Reproducing Hacker News writing style fingerprinting
Perceived accuracy and limitations
- Experiences are mixed: some users report the tool correctly finding multiple old/alt accounts (sometimes forgotten), others see no alts in the top 20–100 or mostly “random” matches.
- Effectiveness seems strongly tied to volume of text per account; rarely used throwaways or very old accounts with few comments generally don’t match well.
- Many note that matches often feel more “same topic” than “same style” when users commonly discuss LLMs, Musk, self‑driving, etc.
- Similarity scores vary a lot across users (some people have many >0.85 matches, others top out around 0.75), raising questions about what “uniqueness” of style actually means here.
Methodology and technical discussion
- The system deliberately focuses on very common “function” words (top ~500) as stylometric signals, following Burrows-style stylometry, rather than on content words.
- The author emphasizes vector sets as a general data structure, not just for learned embeddings; cosine similarity on word-frequency vectors plus optional quantization and random projection are used.
- Non-mutual “nearest neighbors” are explained via vector geometry and ranking; tiny non-symmetries in scores come from int8 quantization rather than the cosine itself.
- Some commenters argue BERT-like embeddings, autoencoders, dimensionality reduction, bigrams/n‑grams, or sentence-initial words could improve authorship attribution, but also risk drifting toward topic modeling.
Visualization, clustering, and alternatives
- Several suggest clustered or 2D visualizations (t‑SNE, MDS) and simple k‑means clustering after embedding.
- There’s skepticism about projecting 350D down to 2D as a faithful representation, but agreement it would be fun/illustrative.
Language, dialect, and behavioral patterns
- Users notice clustering along non‑native English backgrounds, shared first languages, or regional spelling (UK/AU vs US), as well as shared autocorrect/dictionary behavior.

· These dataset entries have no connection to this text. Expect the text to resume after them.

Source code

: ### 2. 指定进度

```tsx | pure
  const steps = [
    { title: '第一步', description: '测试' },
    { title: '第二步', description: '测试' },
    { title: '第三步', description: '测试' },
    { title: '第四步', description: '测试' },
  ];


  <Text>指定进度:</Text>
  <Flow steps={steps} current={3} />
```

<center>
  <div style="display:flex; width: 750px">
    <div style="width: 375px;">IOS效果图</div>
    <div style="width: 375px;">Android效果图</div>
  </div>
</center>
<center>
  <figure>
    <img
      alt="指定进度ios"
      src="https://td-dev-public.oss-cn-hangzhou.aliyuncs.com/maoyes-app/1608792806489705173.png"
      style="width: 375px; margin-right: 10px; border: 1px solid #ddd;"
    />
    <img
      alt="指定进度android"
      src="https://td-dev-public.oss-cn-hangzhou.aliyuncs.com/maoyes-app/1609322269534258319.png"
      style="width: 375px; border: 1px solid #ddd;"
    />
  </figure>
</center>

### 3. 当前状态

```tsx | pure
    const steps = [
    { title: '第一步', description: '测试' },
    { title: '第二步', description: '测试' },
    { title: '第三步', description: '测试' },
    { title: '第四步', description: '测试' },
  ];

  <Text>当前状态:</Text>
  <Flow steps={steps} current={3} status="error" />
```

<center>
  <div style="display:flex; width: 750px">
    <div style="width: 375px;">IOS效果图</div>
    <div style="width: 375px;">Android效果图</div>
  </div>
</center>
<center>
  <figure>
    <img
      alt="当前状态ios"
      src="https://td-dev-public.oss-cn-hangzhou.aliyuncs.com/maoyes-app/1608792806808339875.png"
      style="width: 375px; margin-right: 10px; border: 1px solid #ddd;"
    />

- Some observe conscious style choices (avoiding “should”, “this”, or first-person pronouns) clearly reflected in the “analyze” feature.

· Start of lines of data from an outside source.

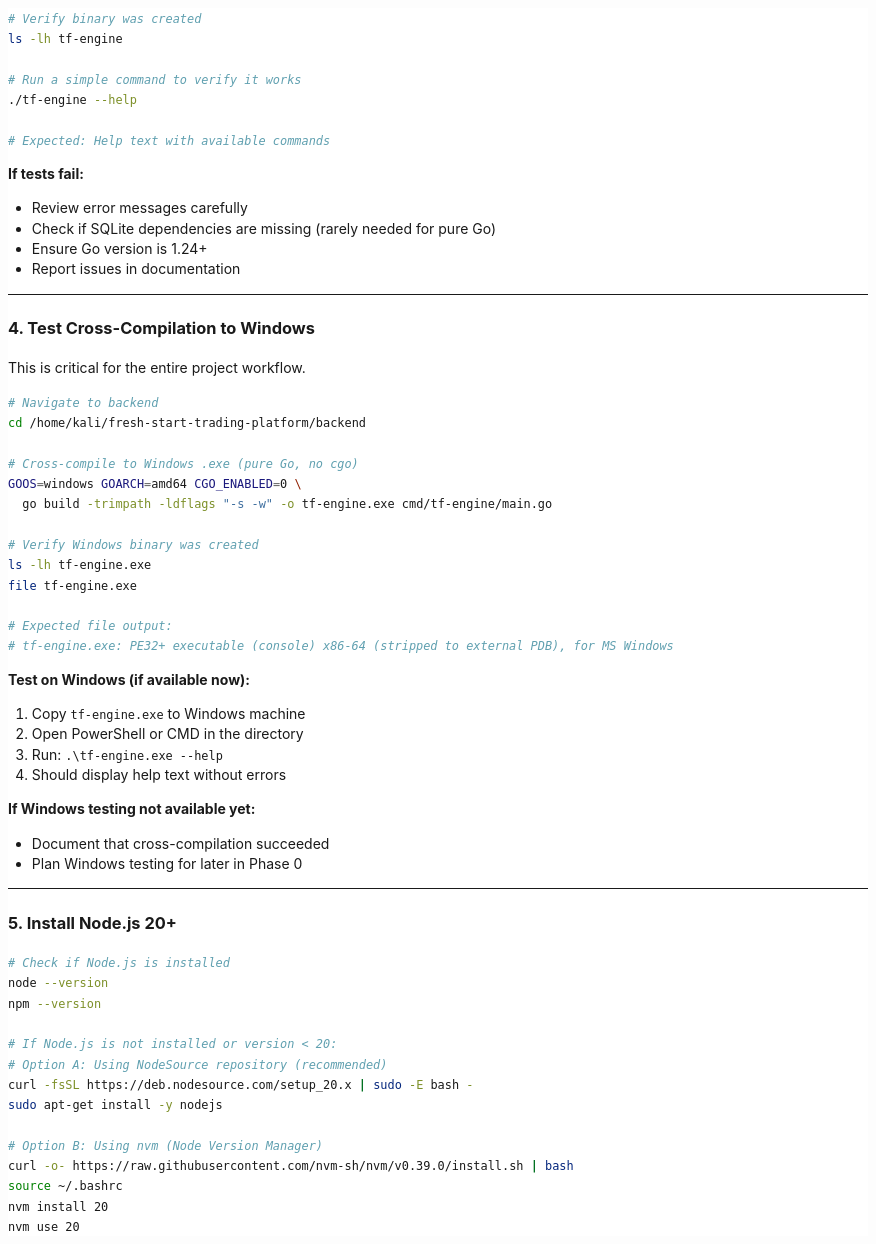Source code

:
 ```bash
# Verify binary was created
ls -lh tf-engine

# Run a simple command to verify it works
./tf-engine --help

# Expected: Help text with available commands
```

**If tests fail:**
- Review error messages carefully
- Check if SQLite dependencies are missing (rarely needed for pure Go)
- Ensure Go version is 1.24+
- Report issues in documentation

---

### 4. Test Cross-Compilation to Windows

This is critical for the entire project workflow.

```bash
# Navigate to backend
cd /home/kali/fresh-start-trading-platform/backend

# Cross-compile to Windows .exe (pure Go, no cgo)
GOOS=windows GOARCH=amd64 CGO_ENABLED=0 \
  go build -trimpath -ldflags "-s -w" -o tf-engine.exe cmd/tf-engine/main.go

# Verify Windows binary was created
ls -lh tf-engine.exe
file tf-engine.exe

# Expected file output:
# tf-engine.exe: PE32+ executable (console) x86-64 (stripped to external PDB), for MS Windows
```

**Test on Windows (if available now):**
1. Copy `tf-engine.exe` to Windows machine
2. Open PowerShell or CMD in the directory
3. Run: `.\tf-engine.exe --help`
4. Should display help text without errors

**If Windows testing not available yet:**
- Document that cross-compilation succeeded
- Plan Windows testing for later in Phase 0

---

### 5. Install Node.js 20+

```bash
# Check if Node.js is installed
node --version
npm --version

# If Node.js is not installed or version < 20:
# Option A: Using NodeSource repository (recommended)
curl -fsSL https://deb.nodesource.com/setup_20.x | sudo -E bash -
sudo apt-get install -y nodejs

# Option B: Using nvm (Node Version Manager)
curl -o- https://raw.githubusercontent.com/nvm-sh/nvm/v0.39.0/install.sh | bash
source ~/.bashrc
nvm install 20
nvm use 20
```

- There’s interest in using such signals to guess a writer’s native language or region.
Applications, risks, and defenses
- Many see this as a proof that online anonymity is fragile: alt accounts, astroturfing, or coordinated personas can in principle be linked.
- Others emphasize current false positives/negatives and argue it’s far from a reliable deanonymization tool.
- Proposed uses include detecting impersonators, bots/LLM-generated content, astroturf campaigns, or clustering ideological “styles”.
- Suggested defenses include frequent throwaways and LLM rewriting of posts, though that may just create an “LLM style” fingerprint.
Data access and reproducibility
- Commenters point out that HN comment data is trivially accessible via BigQuery, ClickHouse, and the official API, and provide concise SQL/ClickHouse examples to reproduce similar style vectors and nearest‑neighbor queries.